I'm reviving this old thread as I just put a new set of sneakers on the TCS. I agonized long and hard on my tire choice. The expensive Avons were out of stock everywhere I looked and not expected to be back in stock for many months. The Toyo Proxes R888 sure look great on LiteraryMadness's car, but I had a nagging voice inside saying not to mess with the designer's intent by going with a non-stock size. There are several rather conventional all-season tires available in the TCS's staggered sizes, but I wanted a performance summer tire. In the end I went against the specific advice of jpane and went with Pirelli CN36, 185/70-R13 rear, 175/70-R13 front. I'm sorry jpane, but I just had a hard time believing a quality tire company like Pirelli could make a tire as terrible as you say, and as you pointed out, your experience was some 40 years ago.
The tires mounted-up fine and are true round within about a millimeter, BUT, one of the front tires needed a ton of balancing weights! I impressed upon the shop owner the importance of perfect balance for the featherweight Lotus and he did the mounting and balancing himself, instead of having one of his lackeys do it. He said the rim was too small for the regular balancing spotter, but he found a workaround. (Not entirely sure what that means, but he seems to know his stuff and was apologetic for the number of weights, but said the wheel really needed them.)
I went for a test drive around town but was only able to briefly get up to about 50 mph, at which point everything felt fine. I had planned a more extensive test drive this Memorial Day weekend, but the weather got real sucky here in the Boston area.

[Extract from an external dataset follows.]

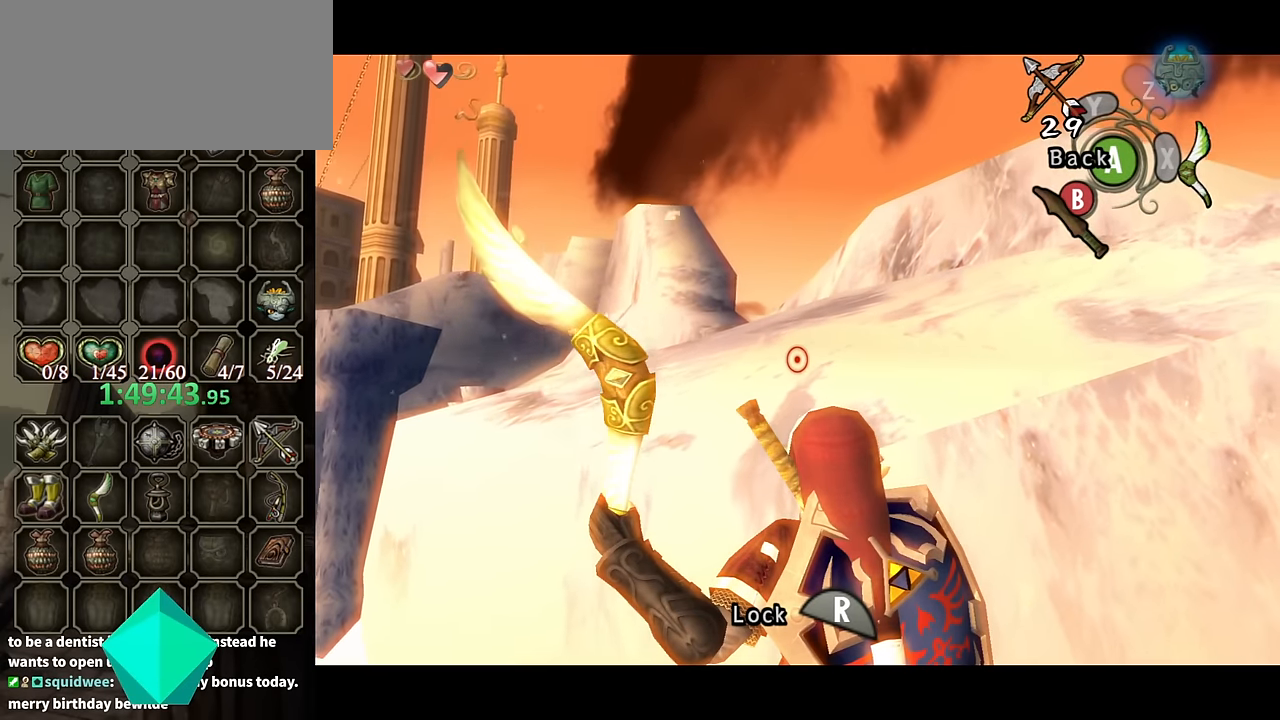
{"buttons": ["X"], "left_stick": "down-right", "right_stick": "center", "events": []}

The attached photo shows the weight placement in what is now my right front wheel. I notice the main body of weights is right were the DPO had also put some weights when the old tires were on the car (weights were duct-taped in place, I might add
) Question for the group: Is this just an artifact of 50 year old Cosmic wheels? Has anyone else had to resort to this much counterweight? I'll report back once I get out on the highway and get some speed up.
Tom
PS - Another minor complaint: The rear tires have a date code of 2020, but the fronts were made in 2017.